◆ WORK TO BE COMPLETED:
Reproduce the passage of the essay on bike shop work from "On the Facebook" up to and including "technology and obsession.", keeping every word and punctuation mark unchanged.

◆ STUDY TEXT:
Friday, April 12, 2019

Not many people could do my job. But who would want to?

On the Facebook page of a sort-of-young mountain bike rider, he made reference to the three whole weeks he spent working for a bike shop. He dismissed most of the bikes he had to work on as “shit.” It was a classic example of the arrogance of a category-specific rider who ranks the whole world based on his personal choices in technology and obsession.

The arrogant cyclist in any category is a common enough character to have become the stereotype of all bike riders as viewed by our hostile audience. Almost any reviews of a bike shop will mention one or more examples of dismissive conceit. And wherever non riders encounter riders, someone’s feathers will be ruffled. Disregarding the small percentage of hardcore non cyclists who will always find a reason to hate, we cyclists have to admit that a sizable percentage of us do ride in stupid and offensive ways. It is certainly not the majority, but it’s hardly rare. Riders who are impressed with themselves will expect everyone else to be equally impressed.

I love pulling off a good maneuver just as much as anyone. And when I ride the multi-use path I try to maintain my flow and give the pedestrians only as much as I have to for safety and basic courtesy. Based on the expressions on most of them, it’s never enough.

As for shit bikes, most people have the bike they feel they can afford. In 1980 I tried to work the sales floor at the shop where I worked at the time, to see if I could get more people to buy better bikes. Once in a while, it worked. But most people’s eyes would  glaze when I tried to get them to buy up from nutted axles, steel rims, and vinyl vasectomy seats. That was when we sold mostly just ten-speeds and three-speeds for adults, and coaster brakes and BMX bikes for kids. When I reentered the bike business in 1989, I had more success convincing customers to aim a little higher. Even during the recession of 1988-‘92, people seemed to be able to scrape up the money for a mountain bike. But that boom is long gone, along with solidly built bikes that cost $600.

Some shops are lucky enough to be able to specialize in one or two categories they particularly like. To do that, you either need a source of independent wealth, or a strong customer base in your favorite market segment. In a rural town, you need to attract a lot of people from outside the area to finance your dream shop. Otherwise, you will have to make your living by servicing the bikes you call shit.

◆ PROVIDED MATERIAL:
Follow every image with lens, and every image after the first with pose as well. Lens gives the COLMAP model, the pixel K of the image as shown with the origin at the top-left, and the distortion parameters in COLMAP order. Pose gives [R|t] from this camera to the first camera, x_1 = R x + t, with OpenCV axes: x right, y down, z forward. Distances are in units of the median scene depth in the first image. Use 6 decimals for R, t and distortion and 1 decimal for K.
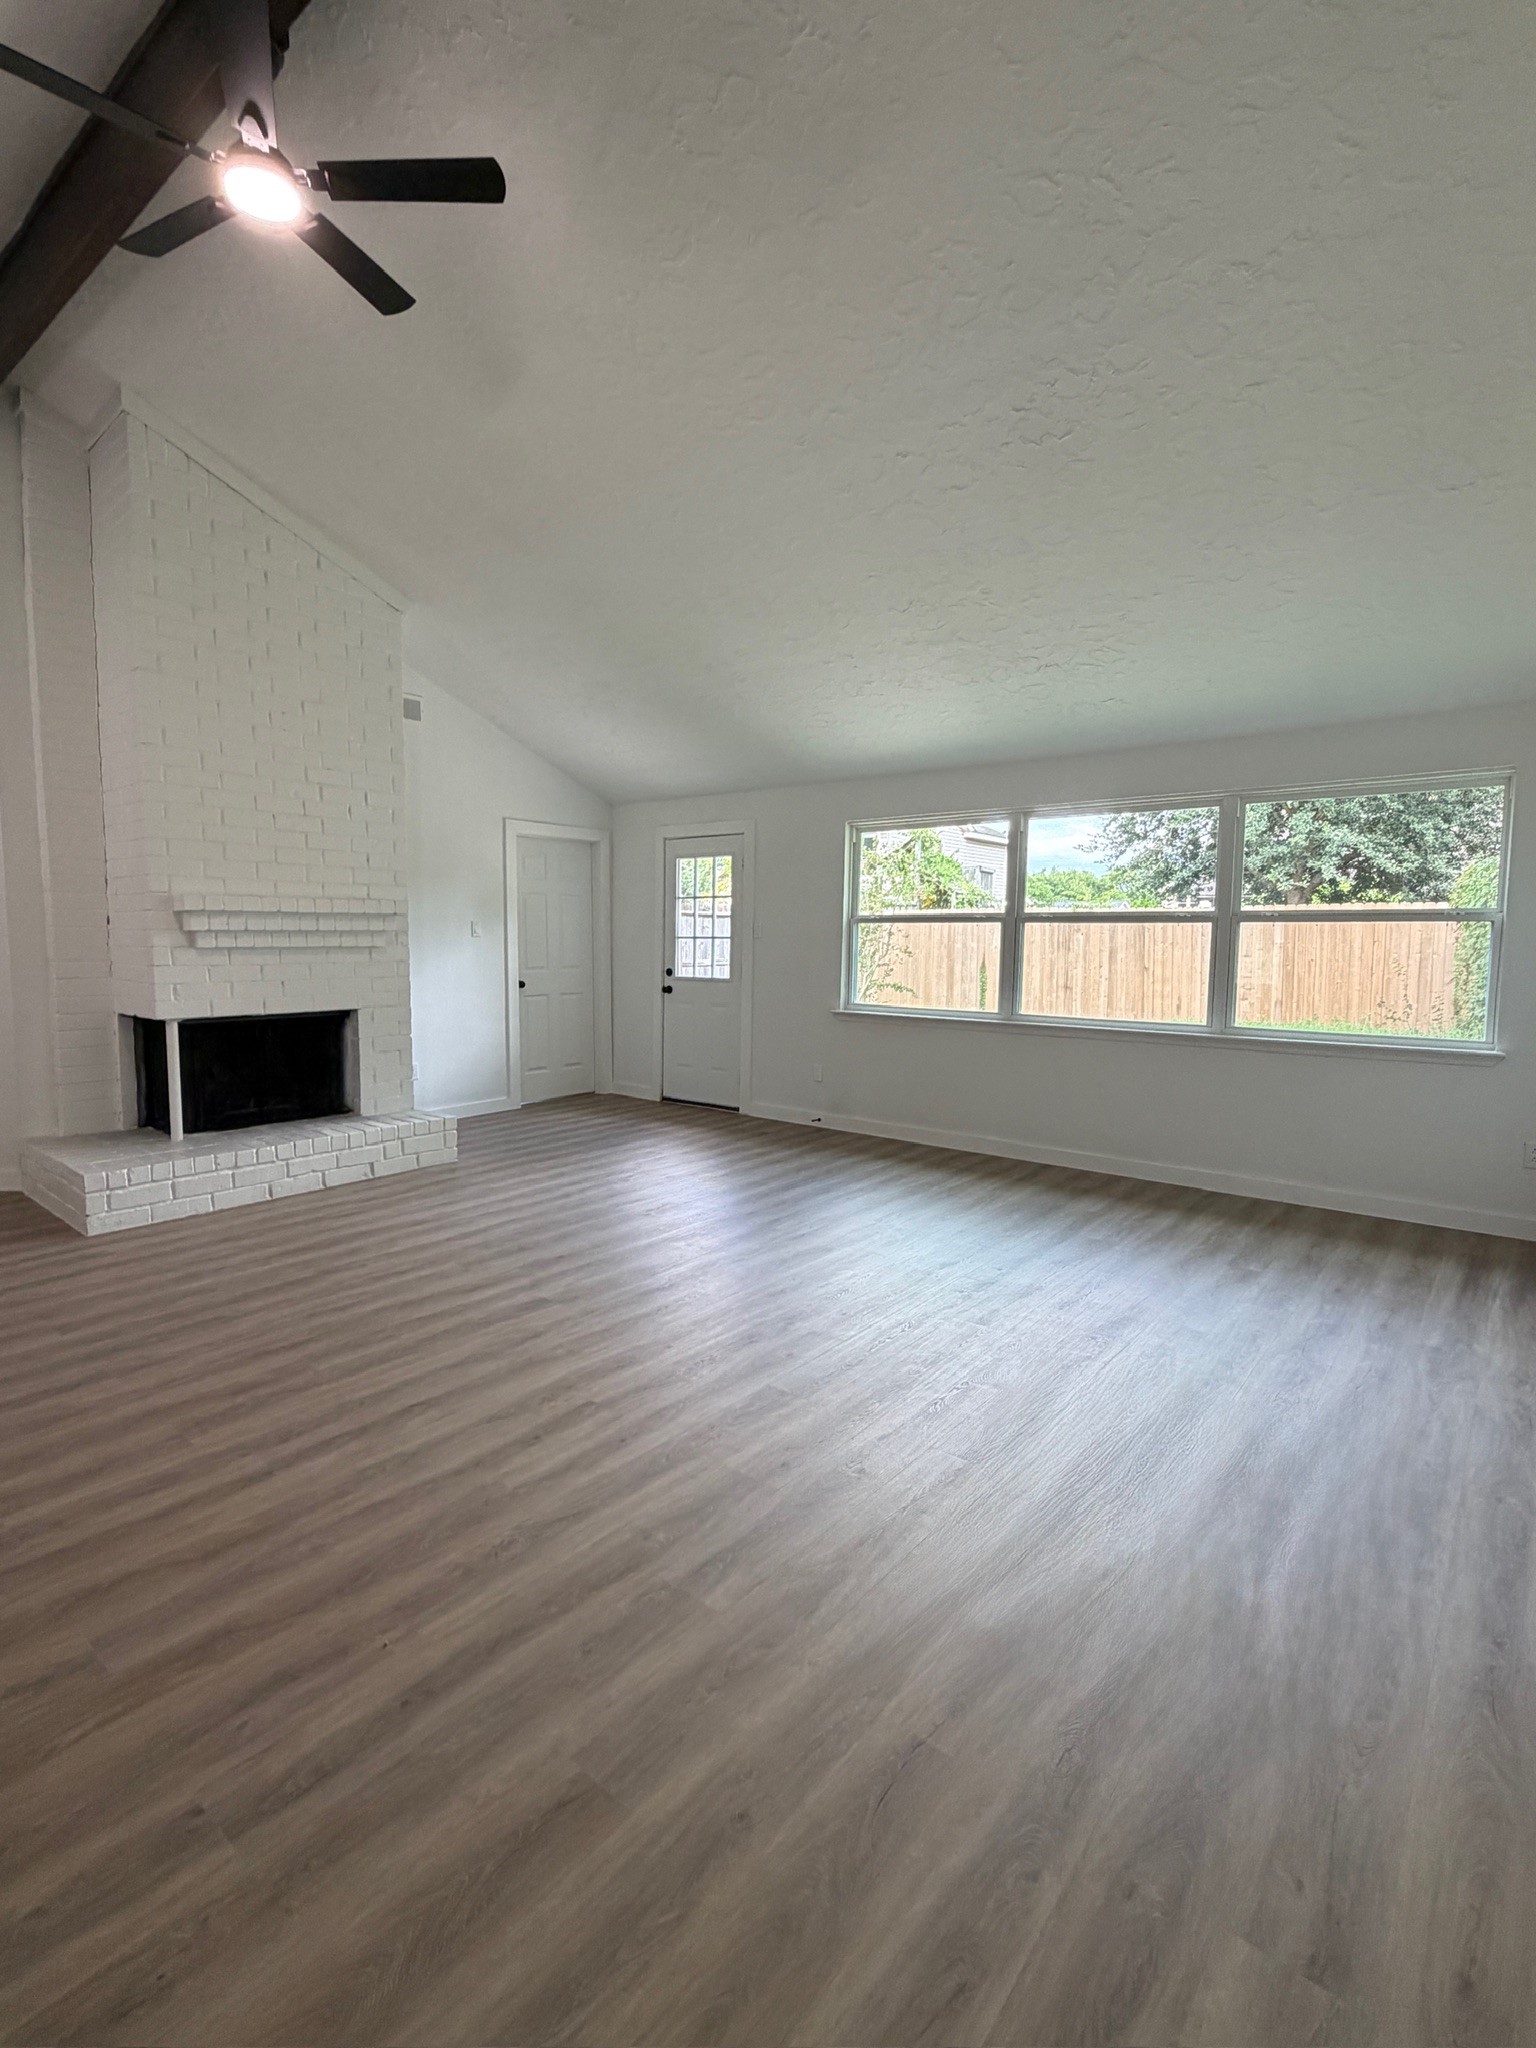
lens RADIAL K [[963.6, 0, 761.4], [0, 963.6, 1022.3], [0, 0, 1]] dist [-0.002267, 0.000085]
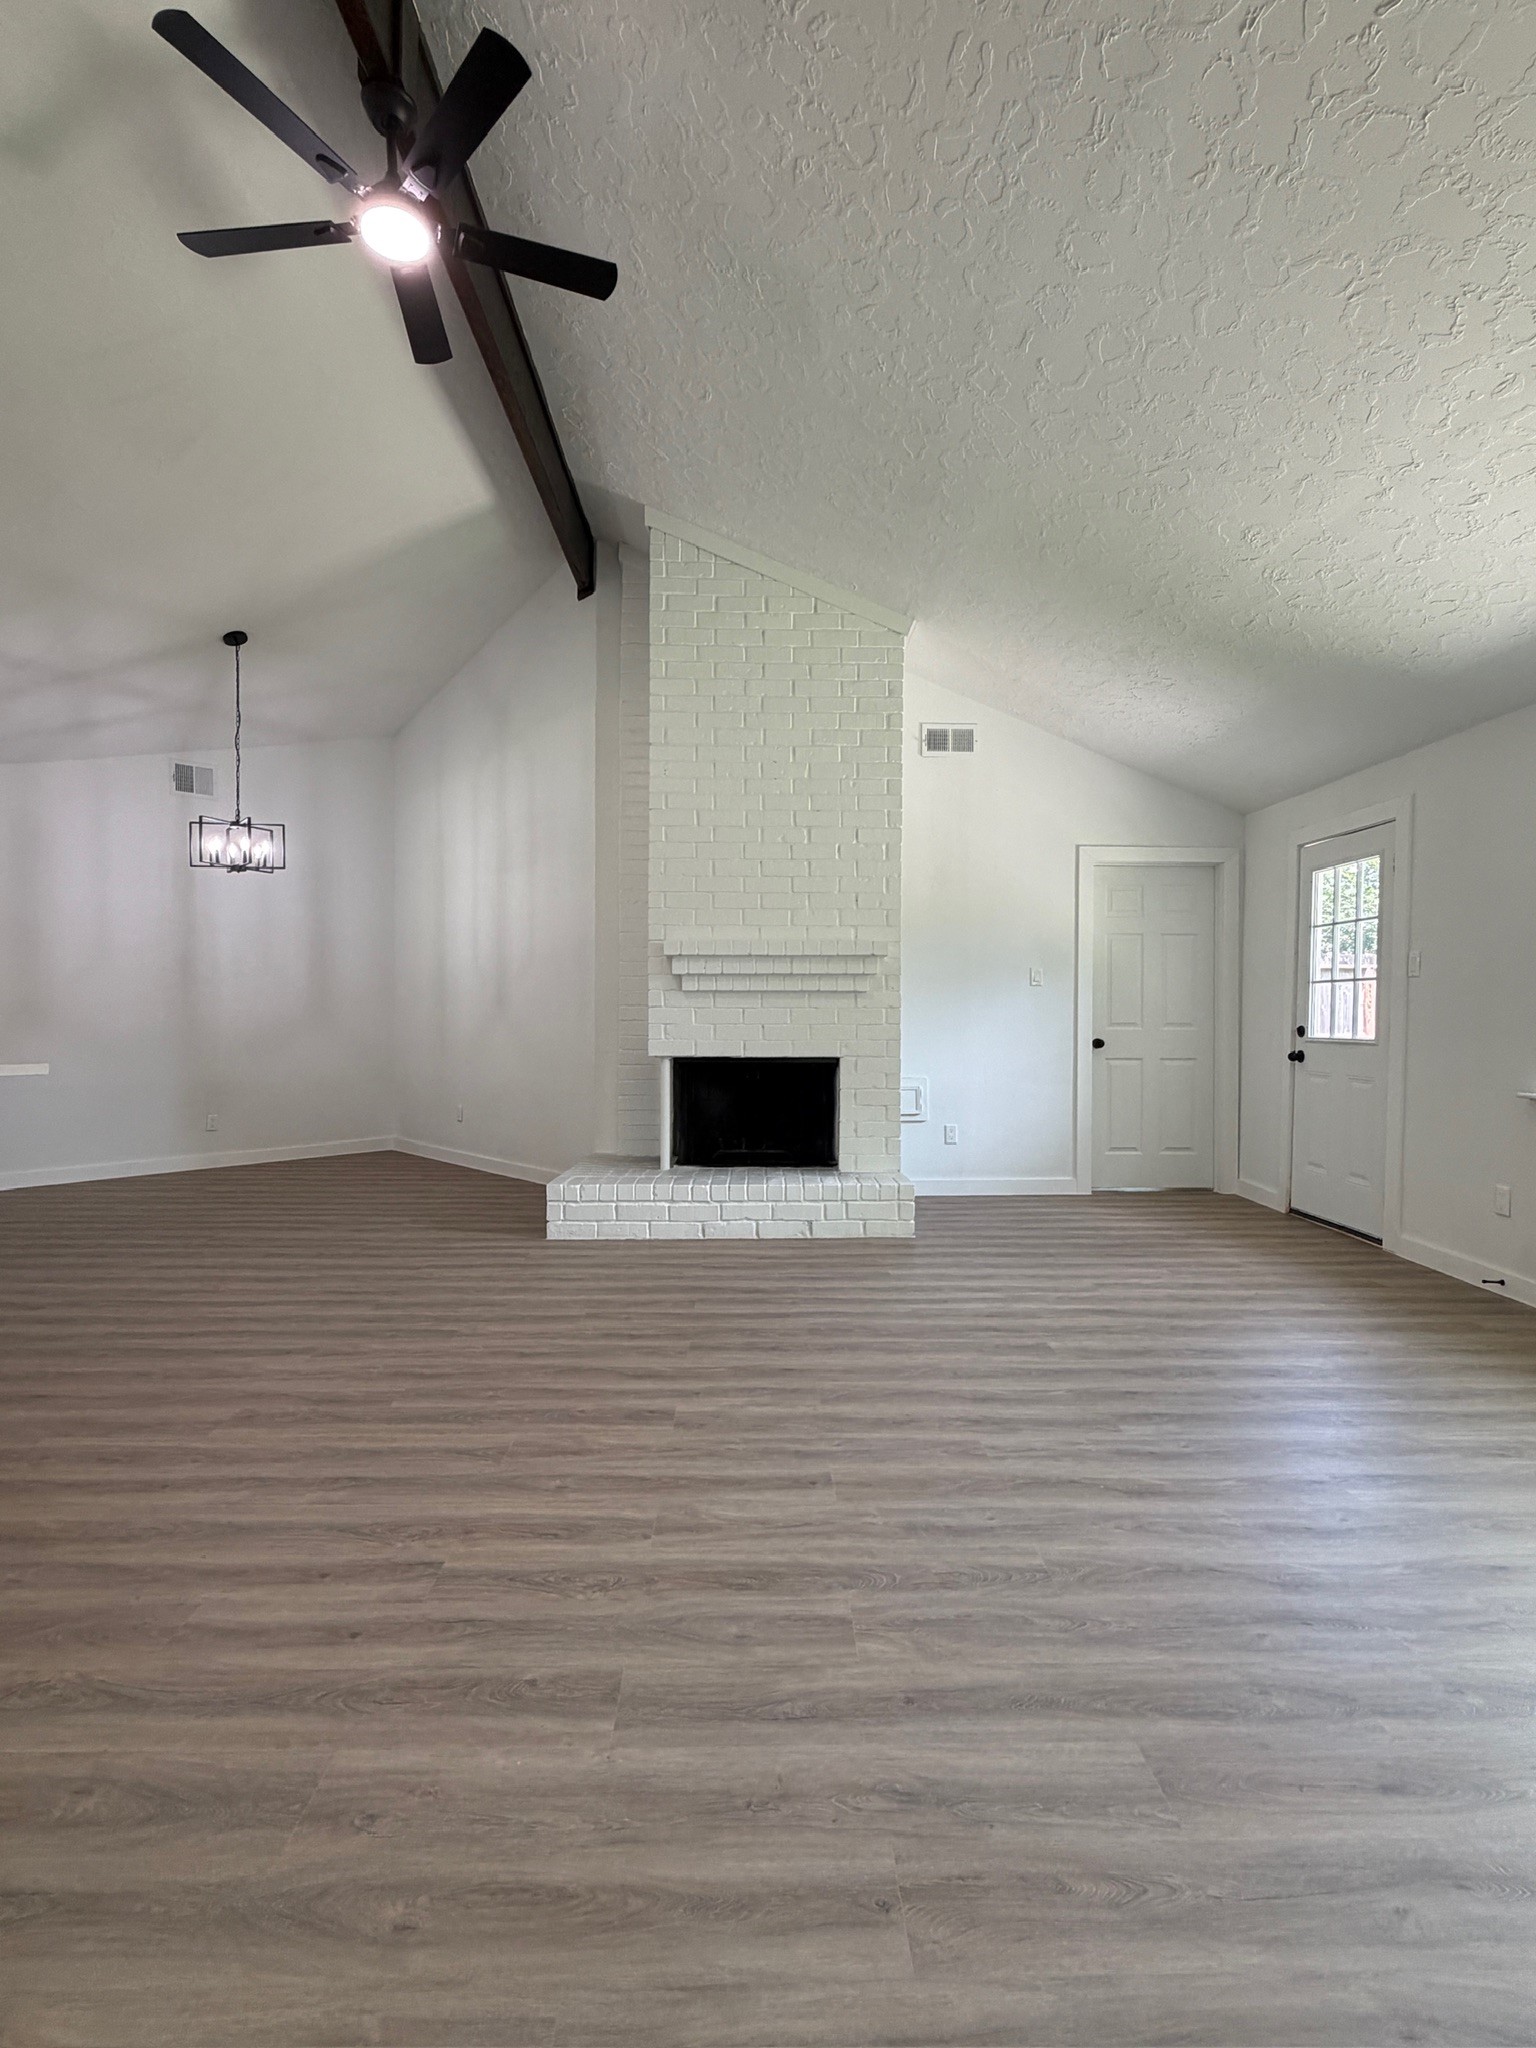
lens RADIAL K [[963.6, 0, 763.4], [0, 963.6, 1025.8], [0, 0, 1]] dist [-0.002267, 0.000085]
pose [[0.653201, 0.007793, -0.757144, 0.277838], [-0.068321, 0.996475, -0.048686, 0.007860], [0.754096, 0.083530, 0.651431, 0.365653]]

◆ SOLUTION FOR THIS PROBLEM:
On the Facebook page of a sort-of-young mountain bike rider, he made reference to the three whole weeks he spent working for a bike shop. He dismissed most of the bikes he had to work on as “shit.” It was a classic example of the arrogance of a category-specific rider who ranks the whole world based on his personal choices in technology and obsession.